Ко входуЯков Кротов. Богочеловвеческая история
 

Яков Кротов

Богочеловеческая комедия

14 век: Бокаччо: честность как святость

Изучение жизненного пути собственно церковных деятелей - теологов, духовенства, мистиков, просто набожных людей - редко вдохновляет. Если слова хороши, то дела плохи, если дела хороши, так слова, как правило, корявы, если не вообще людоедские. Рассогласованность внутренняя и внешняя... Какое уж тут всеединство иль теозис...

Изучение людей, которые на первый взгляд не имеют отношения к Церкви - хотя являлись христианами - напротив, очень часто приносит большие и маленькие радости. Вот, к примеру, Бокаччо... Он ведь канонический для современной культуры автор - в отличие, к примеру, от Данте или Петрарки, дал побеги не только многочисленные (поэтов тьма), но и пользующиеся спросом. Бокаччо - это ещё слитые воедино Голливуд, бульварная литература, гламурные журналы, телевидение и прочие удовольствия массовой, а всё же культуры. Не путать с массовой бескультурьей, которая тоже случается... Бокаччо ещё и интернет - спрессованный, но вполне очевидный интернет во всём его разнообразии с преобладанием, разумеется, нижепоясной тематики.

В момент написания "Декамерона!" Бокаччо 36 лет, но он выдаёт себя за человека, чья жизнь заканчивается. Это - сугубо литературный приём. Жизнь нанизывается на шампур из смерти и любви. Декамерон во время чумы. Чума выкосила три четверти населения Флоренции - уцелели те, кто смеялся. Не случайно первая новелла - одна из самых смешных, где досталось и ростовщикам, и лицам неитальянской национальности, но особенно ханжам и духовенству.

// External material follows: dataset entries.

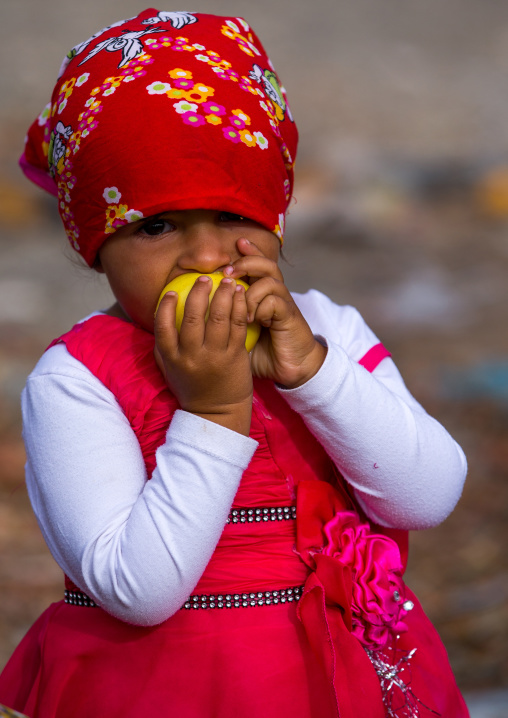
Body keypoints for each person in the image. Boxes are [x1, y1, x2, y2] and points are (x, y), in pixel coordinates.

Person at [0, 9, 469, 718]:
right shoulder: (78, 379)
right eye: (156, 227)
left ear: (275, 216)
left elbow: (427, 496)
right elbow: (135, 589)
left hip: (345, 682)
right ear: (94, 244)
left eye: (232, 216)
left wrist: (315, 372)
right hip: (163, 689)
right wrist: (212, 413)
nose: (207, 257)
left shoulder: (329, 330)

Спародировано самое святое для средневекового человека - предсмертная исповедь. Взломано последнее табу, которое за пять веков до этого стало формироваться и ещё пять веков жило. Если уж гнуснейший мерзавец не боится лгать на предсмертной исповеди, корча из себя святого не корысти ради, а токмо смеху ради, то не так страшна смерть, как её малюют! Долой страх умереть без покаяния! Эта новелла попросту отменяет "Ад" и "Чистилище" Данте. Если возможно шутить со святым на пороге смерти, то это и не порог вовсе.

Одновременно отменён и "Рай", потому что, если герой первой новеллы Бокаччо пародирует исповедь, сам Бокаччо в предисловии пародирует низкопоклонство перед любовью, Данте и Петрарку вместе взятых. Любовные страдания, оказывается, вовсе не от любви, "не от жестокости любимой женщины, а от излишней горячности духа".

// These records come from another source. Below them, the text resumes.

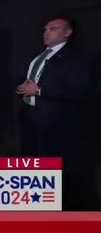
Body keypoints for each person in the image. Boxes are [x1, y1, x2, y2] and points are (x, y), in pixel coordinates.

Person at [15, 17, 96, 210]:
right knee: (31, 167)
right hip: (30, 120)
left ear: (68, 33)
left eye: (53, 28)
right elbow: (30, 83)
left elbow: (81, 90)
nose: (46, 32)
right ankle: (33, 207)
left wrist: (40, 90)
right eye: (45, 29)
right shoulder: (38, 57)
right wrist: (21, 88)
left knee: (53, 171)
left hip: (55, 126)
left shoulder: (79, 58)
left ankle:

Это не мещанское отрицание высокого, это буржуазное в лучшем смысле слова - то есть, честное - отрицание всякого надувания щёк, всякой подмены опыта фантазиями. Мещанина раздражает реклама, которую он считает враньём и перед которой не может поэтому устоять. Буржуа раздражает риторика, особенно потому, что он считает то, что раздувает риторика, правдой - а Бокаччо, ещё раз, был христианином и был влюблённым. Именно поэтому он остро чувствует фальшивую ноту и в чрезмерном пужании смертью, и в чрезмерном подбрасывании возлюбленной Дульцинеи.

Тут - одна из глубинных основ современной цивилизации, принимая "современное" равным "европейскому". Честность оказывается выше и любви, и смерти. А ведь это нормально - потому что честность есть характеристика языка, а язык есть человек, и если фальшь прокрадывается в язык, то исчезает сам любящий и умирающий, остаётся балабол.

Странно говорить о честности как главной буржуазной ценности? А говорить о скепсисе как главной ценности верующего разве не странно и разве не нормально? Разве о любовных сомнениях надо говорить с сексуальным маньяком, а не с любящим человеком? Говорить о скепсисе со скептиком - как говорить с сексуальным маньяком о сексе.

Капиталист, буржуа, носитель современной европейской цивилизованности знает честность как диалогическую ценность. Он знает, что нет никакой "цены" как чего-то, что назначается монологом продавца или властителя. Честность - в том числе, в бизнесе - есть свойство коммуникации, диалога. Насколько это открытие трудно сделать, видно из того, что оно до сих пор остаётся таким же уделом меньшинства как теоретическая физика. Большинство остаётся при докапиталистическом убеждении, что не обманешь - не выживешь. Это и есть риторика, убивающая и веру, и любовь, потому что самый страшный обман - это самообман, это попытка взвинтить себя, продать себе свои чувства с наценкой, не имеющей ни малейшего основания. Всё преодолимо - кроме лжи. Чума может убить, любовь может погубить, но могут и не погубить, а ложь губит обязательно. Поэтому - сдержаннее, внимательнее к другому и следить, чтобы упаковка не стоила дороже товара.